The most frequently presented Miss America awards are for preliminary talent and swimsuit. The talent award was introduced in 1936, and the swimsuit award in 1940. In the 2000s, preliminary awards for evening gown and interview were briefly introduced but were discontinued after two years as it was felt that they made the semi-finalists too predictable.

Other awards include Miss Congeniality, given out in the early years of the pageant and re-introduced at Miss America 2006, and the Quality of Life Award for a contestant's platform, first awarded in 1989.

Preliminary awards

Preliminary on stage interview/Social Impact Pitch award

Preliminary talent award

Preliminary swimsuit award
There have multiple instances of ties for this preliminary award. This occurred at Miss America pageants in 1943, 1946, 1947, 1949, 1953, 1972, 1979, 1987, and 1993.

This award was discontinued since the Miss America 2019 competition and was replaced with state titleholders participating in a live interactive session with the judges, "to highlight her achievements and goals in life and how she will use her talents, passion, and ambition to perform the job of Miss America."

Jean Bartel Quality of Life / Social Impact Initiative Scholarship award
The Quality of Life Award was initially sponsored by Fruit of the Loom.  From its inception in 1989 until 2002, the winner received a $10,000 scholarship.  For Miss America 2003, the value of the award was reduced to $6,000 for the winner, and the amount was reduced again to $3,000 from Miss America 2006.  In 2008, the scholarship returned to $6,000. In 2020, award named was changed to the "Jean Bartel Social Impact Initiative Scholarship Award."

Miss Congeniality

America's Choice
In 2008, the Miss America Organization introduced this award in which viewers could cast votes online for a specific state titleholder a month before the final night of pageant. The state titleholder with the most votes is then given an automatic spot in the semi-finals, regardless of her performance in the preliminary competition. In 2022, the state titleholder with the most votes won an extra $5,000 scholarship.

STEM scholarship award
At the Miss America 2014 pageant, the Miss America Organization introduced this $5,000 scholarship to be given to state titleholders with strong science, technology, engineering, and mathematics (STEM) backgrounds with the goal of highlighting the vital and active roles women have in these fields.
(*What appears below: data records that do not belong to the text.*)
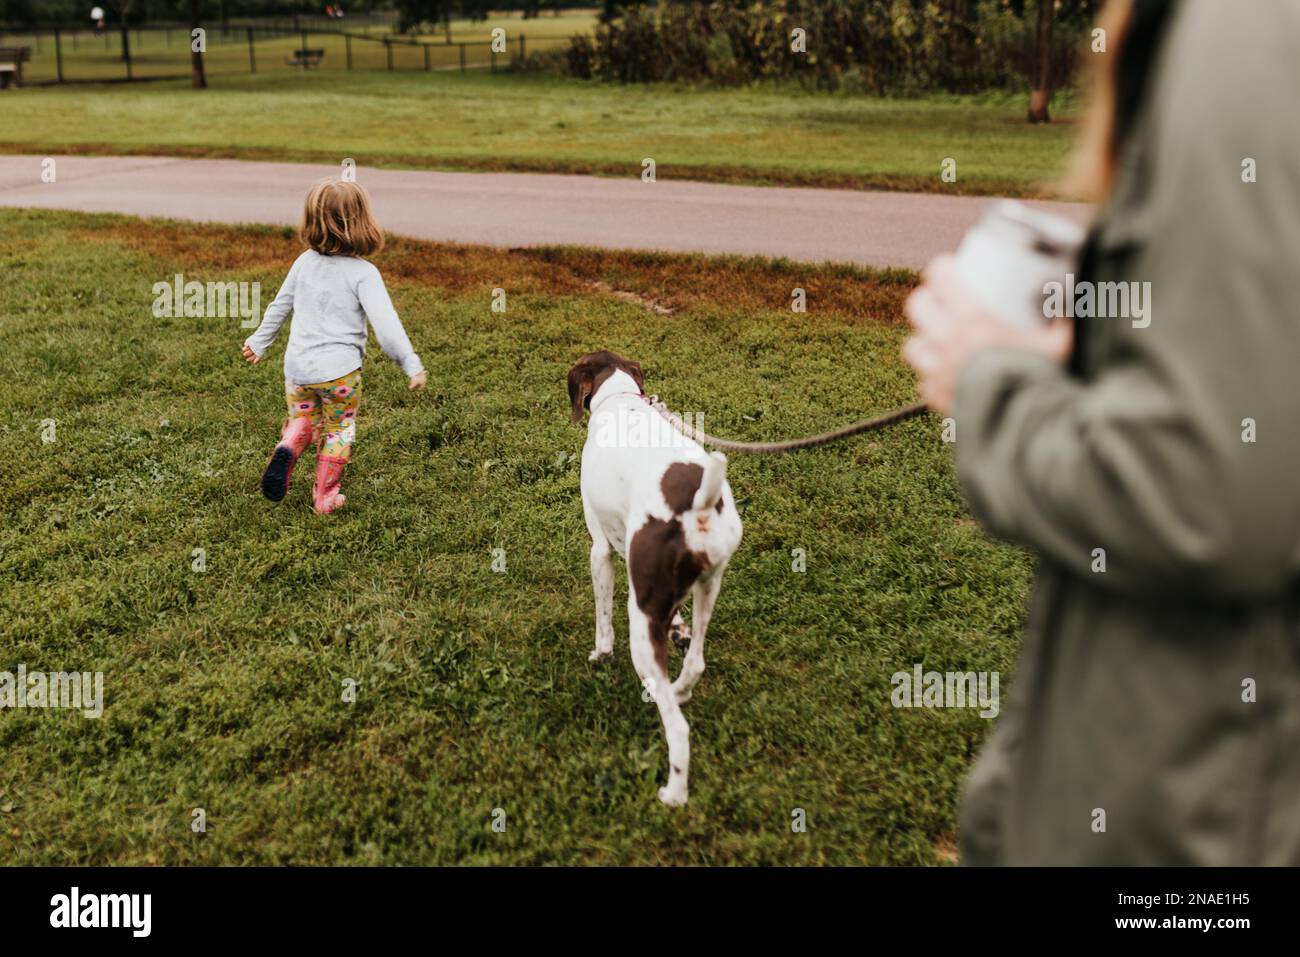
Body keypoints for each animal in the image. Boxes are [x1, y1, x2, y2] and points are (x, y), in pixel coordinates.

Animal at [566, 351, 743, 806]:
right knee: (696, 662)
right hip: (709, 587)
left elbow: (603, 619)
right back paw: (679, 688)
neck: (620, 400)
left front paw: (600, 654)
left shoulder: (601, 550)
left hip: (642, 629)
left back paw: (674, 794)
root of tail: (699, 503)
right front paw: (677, 630)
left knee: (677, 729)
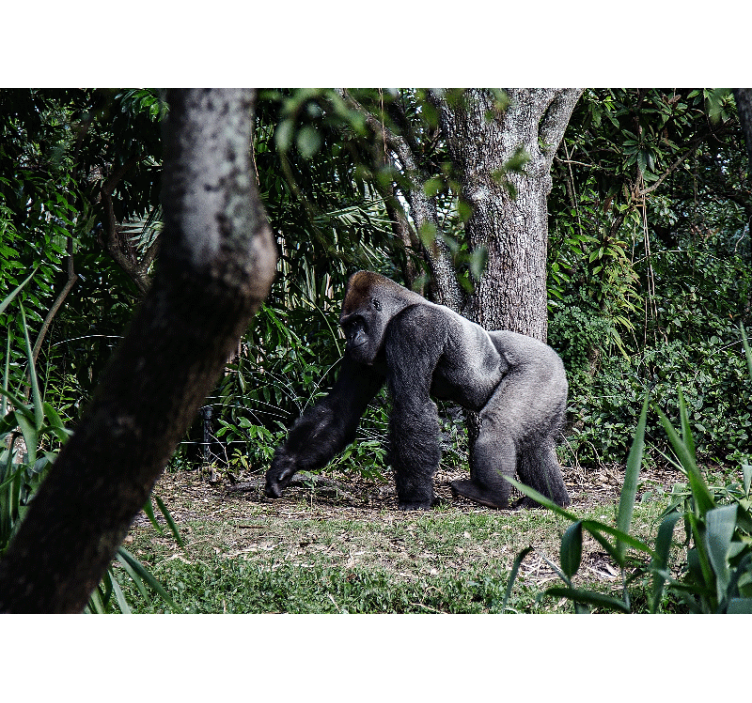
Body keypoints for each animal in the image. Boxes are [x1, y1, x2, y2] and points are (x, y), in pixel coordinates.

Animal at [265, 270, 570, 511]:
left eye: (357, 322)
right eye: (347, 326)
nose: (351, 338)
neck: (398, 309)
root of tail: (557, 360)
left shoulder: (415, 326)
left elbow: (410, 405)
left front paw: (416, 498)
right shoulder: (361, 355)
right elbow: (340, 408)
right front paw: (285, 466)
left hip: (541, 369)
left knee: (499, 425)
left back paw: (491, 494)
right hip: (552, 386)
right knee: (535, 443)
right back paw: (550, 499)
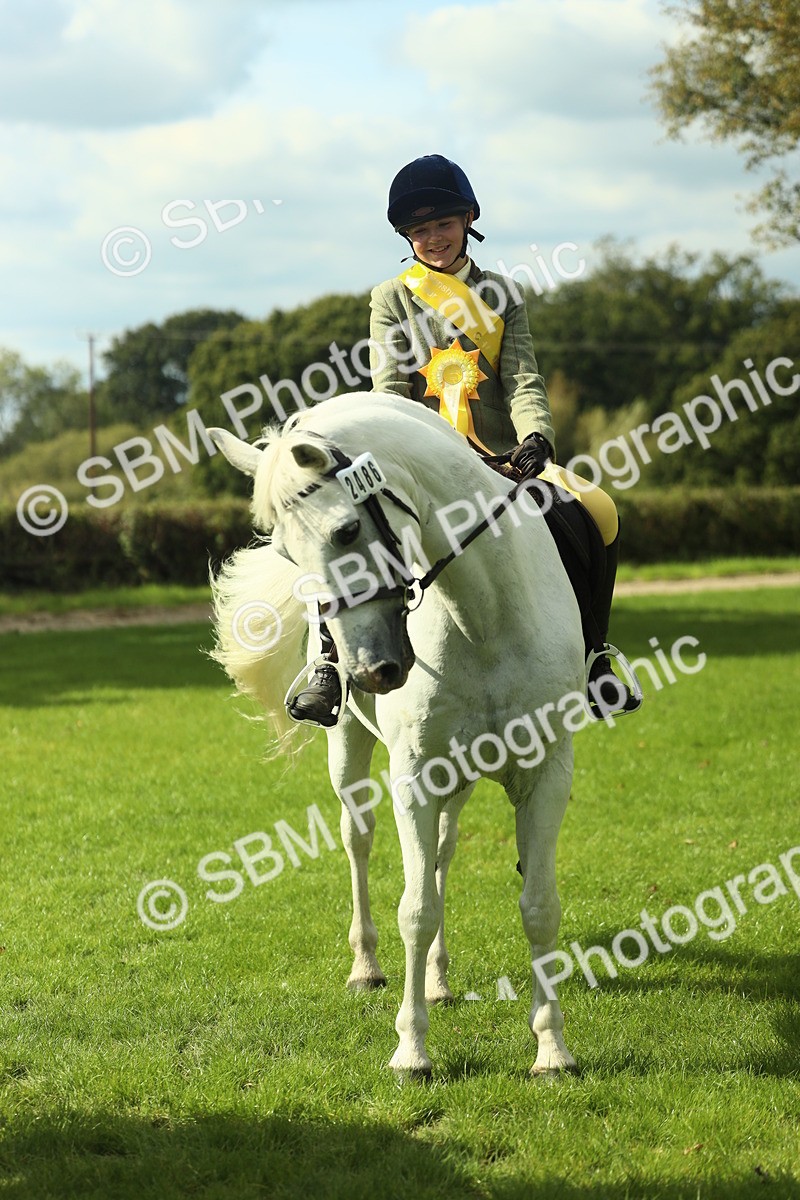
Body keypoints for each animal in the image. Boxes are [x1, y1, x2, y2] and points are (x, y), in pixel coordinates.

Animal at [207, 391, 588, 1077]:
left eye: (346, 530)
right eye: (287, 556)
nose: (371, 671)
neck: (484, 616)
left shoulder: (548, 769)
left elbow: (539, 906)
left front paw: (552, 1049)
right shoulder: (413, 775)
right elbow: (415, 908)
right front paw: (411, 1049)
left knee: (441, 853)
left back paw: (437, 979)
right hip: (351, 754)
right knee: (358, 839)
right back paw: (368, 967)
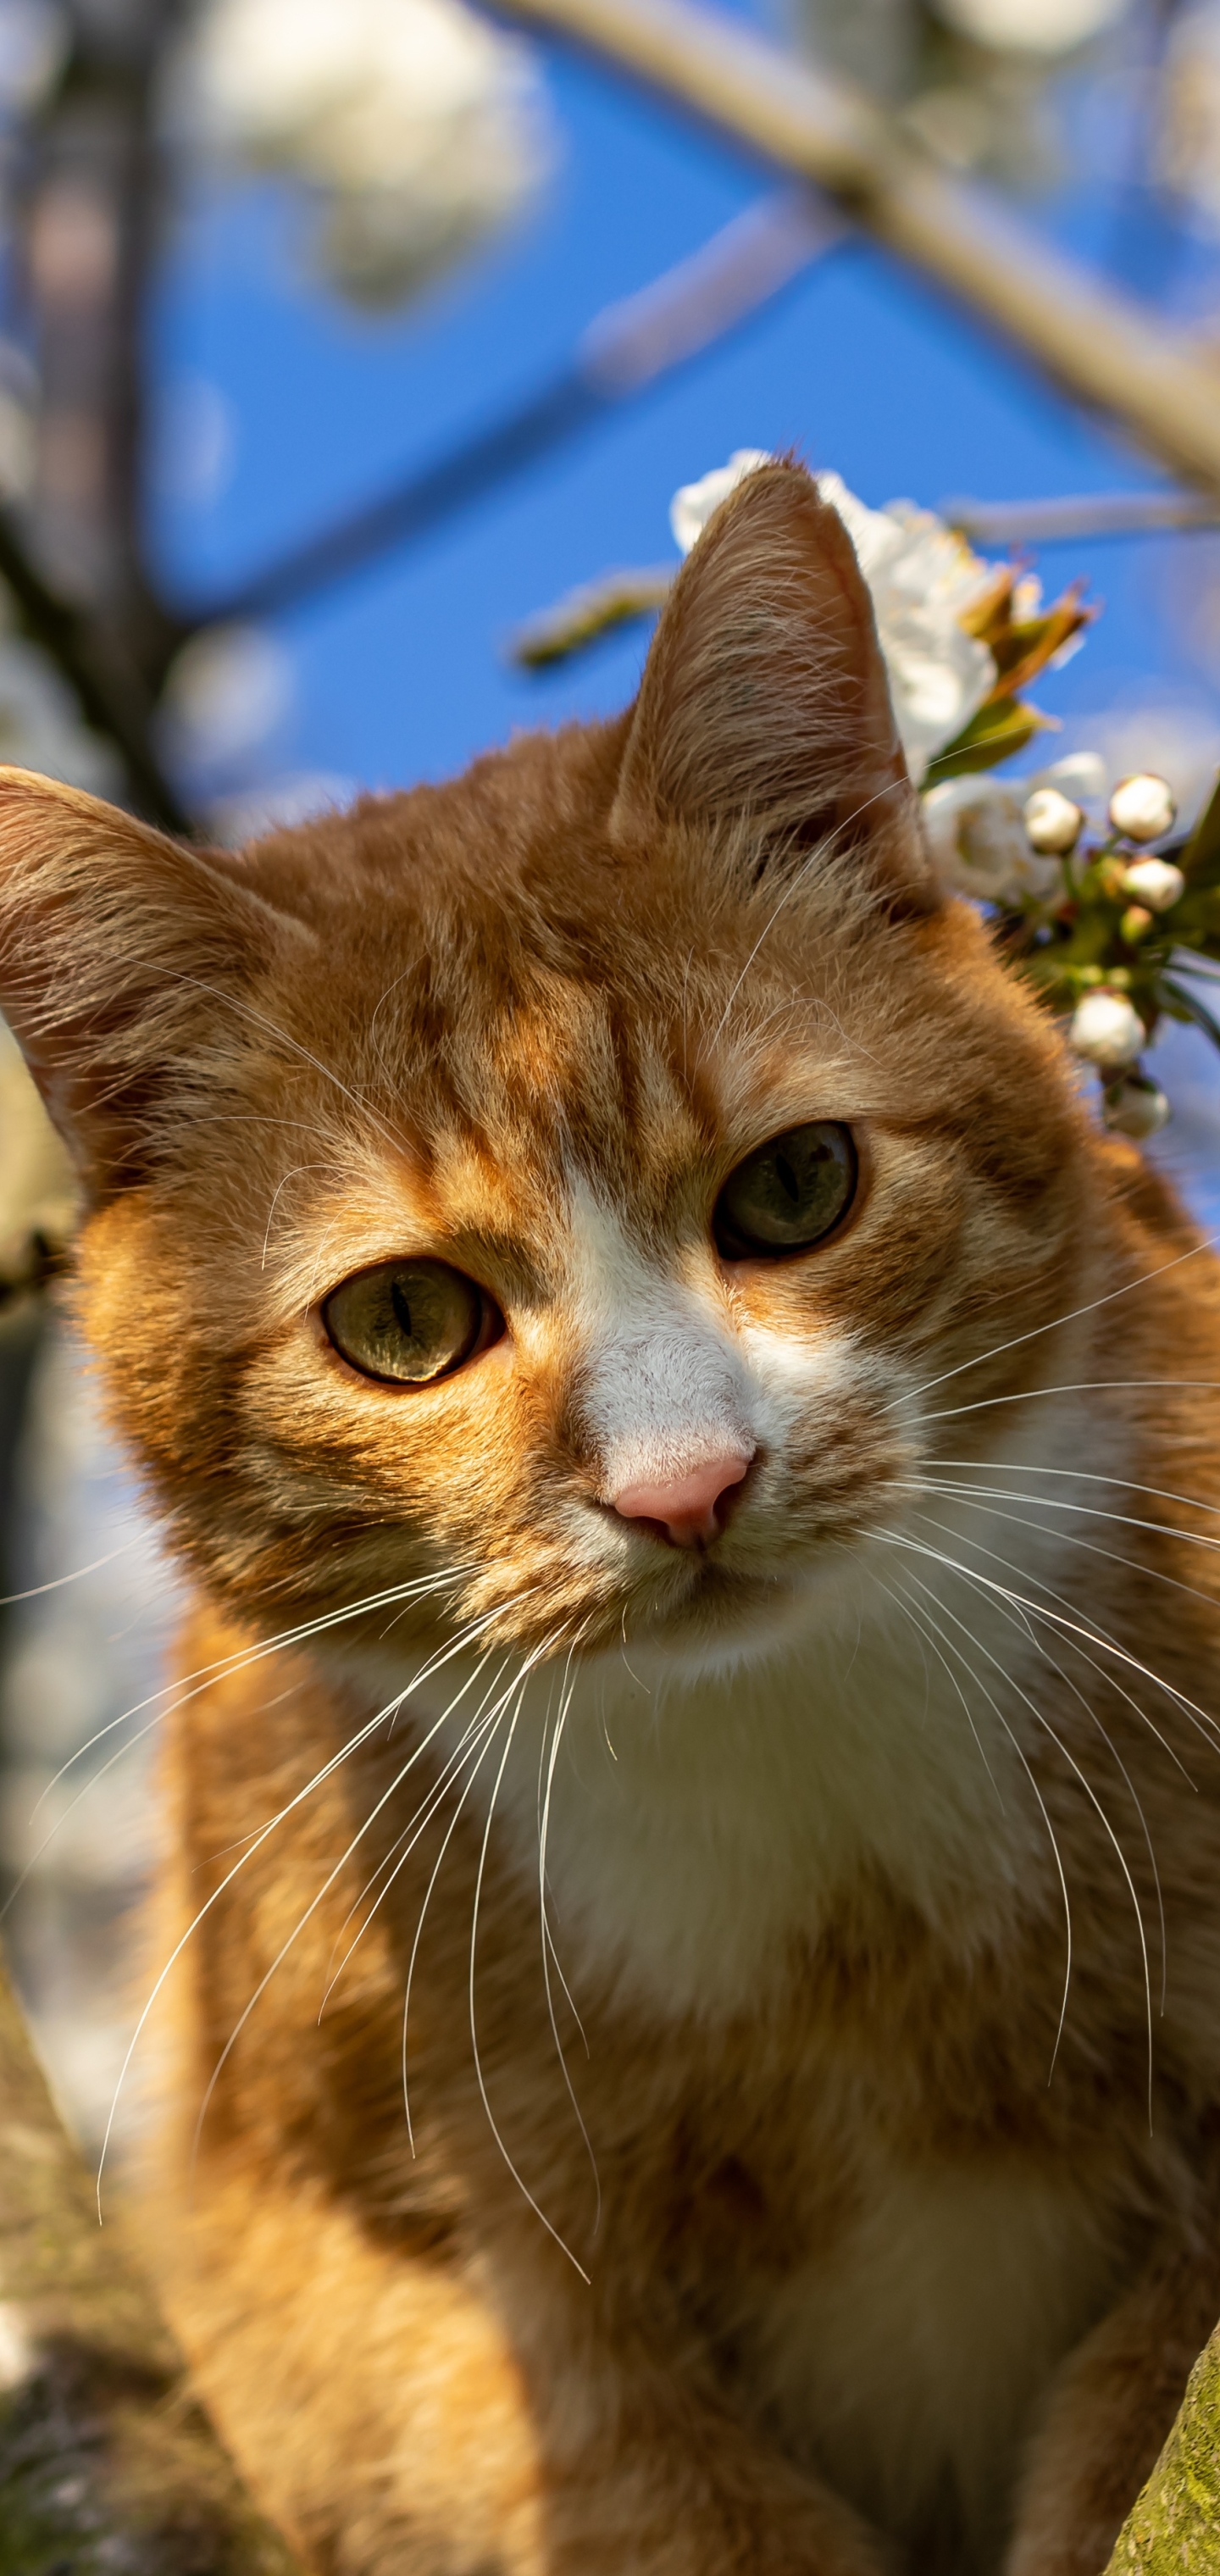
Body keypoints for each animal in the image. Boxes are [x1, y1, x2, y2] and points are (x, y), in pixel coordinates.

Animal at [2, 464, 1220, 2576]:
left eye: (797, 1187)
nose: (686, 1485)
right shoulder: (353, 2284)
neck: (823, 1894)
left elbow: (1135, 2412)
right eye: (406, 1323)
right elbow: (656, 2500)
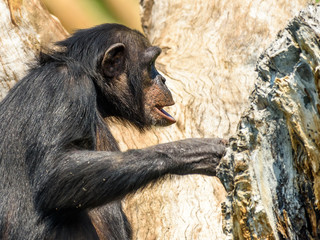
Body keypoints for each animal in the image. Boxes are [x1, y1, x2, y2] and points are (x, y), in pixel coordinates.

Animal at [0, 23, 225, 240]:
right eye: (150, 64)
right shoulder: (66, 85)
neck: (94, 85)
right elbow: (56, 171)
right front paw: (194, 151)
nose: (163, 79)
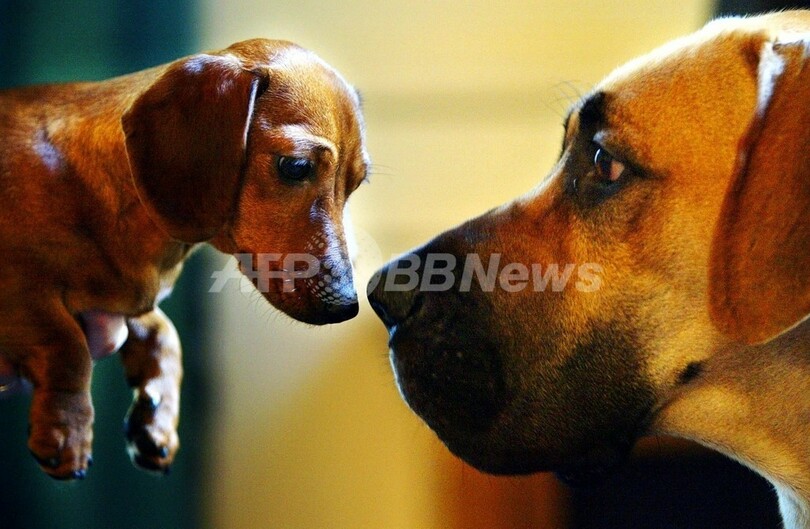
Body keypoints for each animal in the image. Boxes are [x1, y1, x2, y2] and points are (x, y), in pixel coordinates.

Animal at [0, 40, 366, 478]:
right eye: (295, 166)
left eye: (357, 183)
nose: (347, 306)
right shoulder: (22, 288)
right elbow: (68, 346)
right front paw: (67, 431)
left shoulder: (123, 302)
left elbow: (166, 336)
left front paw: (156, 422)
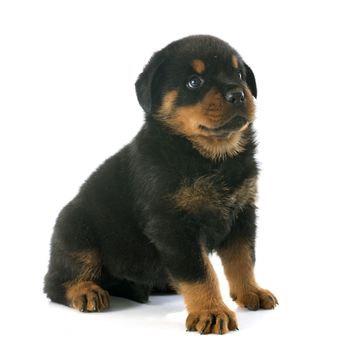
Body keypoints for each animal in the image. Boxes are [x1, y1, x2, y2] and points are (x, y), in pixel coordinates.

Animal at [44, 34, 278, 334]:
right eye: (194, 82)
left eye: (239, 75)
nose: (238, 94)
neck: (212, 158)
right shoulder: (173, 224)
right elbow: (201, 272)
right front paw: (211, 311)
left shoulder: (242, 213)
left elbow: (243, 260)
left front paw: (251, 292)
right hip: (76, 230)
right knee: (58, 280)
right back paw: (85, 291)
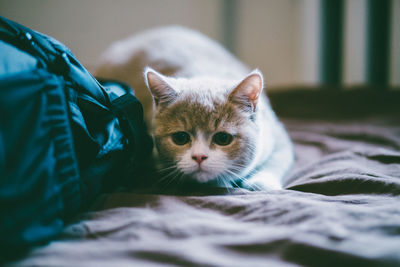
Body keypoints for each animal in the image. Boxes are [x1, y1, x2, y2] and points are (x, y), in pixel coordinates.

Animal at [95, 26, 292, 192]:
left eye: (223, 138)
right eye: (180, 138)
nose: (199, 157)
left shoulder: (277, 134)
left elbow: (279, 158)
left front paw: (261, 182)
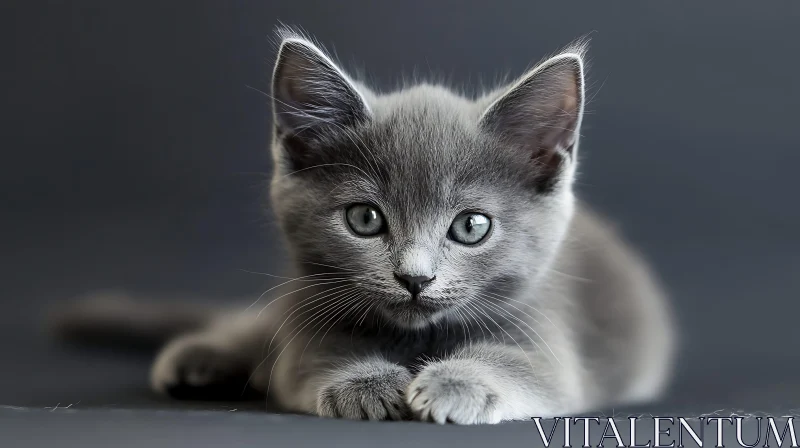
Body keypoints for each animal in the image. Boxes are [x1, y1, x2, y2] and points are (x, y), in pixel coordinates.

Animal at [51, 27, 676, 424]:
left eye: (472, 227)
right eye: (364, 218)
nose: (415, 279)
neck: (415, 337)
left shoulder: (549, 335)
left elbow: (525, 369)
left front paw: (456, 385)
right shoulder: (307, 326)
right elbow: (311, 359)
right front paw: (367, 384)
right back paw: (199, 357)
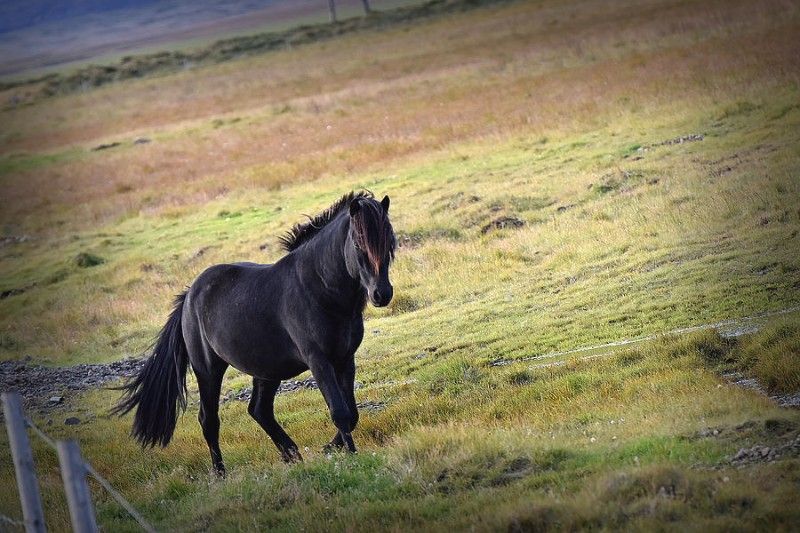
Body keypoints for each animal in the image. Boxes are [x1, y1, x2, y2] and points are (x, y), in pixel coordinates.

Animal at [114, 191, 396, 474]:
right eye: (359, 245)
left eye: (389, 243)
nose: (381, 294)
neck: (319, 288)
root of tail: (189, 296)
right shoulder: (319, 361)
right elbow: (340, 412)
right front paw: (351, 456)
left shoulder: (345, 359)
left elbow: (352, 412)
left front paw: (330, 448)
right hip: (208, 370)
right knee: (209, 419)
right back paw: (221, 473)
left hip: (267, 369)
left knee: (259, 410)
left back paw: (291, 454)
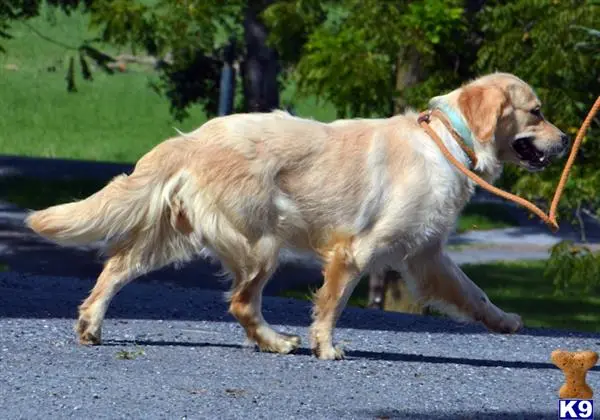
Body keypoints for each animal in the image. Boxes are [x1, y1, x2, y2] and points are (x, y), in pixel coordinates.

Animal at [27, 73, 568, 360]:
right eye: (537, 112)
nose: (565, 140)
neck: (447, 142)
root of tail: (193, 138)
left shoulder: (426, 256)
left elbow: (474, 293)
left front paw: (504, 321)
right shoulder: (356, 251)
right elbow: (331, 304)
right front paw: (325, 347)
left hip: (178, 238)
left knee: (116, 269)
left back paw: (90, 325)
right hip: (261, 245)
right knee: (242, 304)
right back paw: (277, 341)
Women in Business Scholarship award

Equity and Justice Scholarship award 
In September 2019, the Miss America Organization announced that a new scholarship, the Equity and Justice Scholarship, will be awarded at the 2020 competition to the candidate, "who best exemplifies inclusion and acceptance of these principles in her social impact initiative." The winner receives a $3,000 scholarship.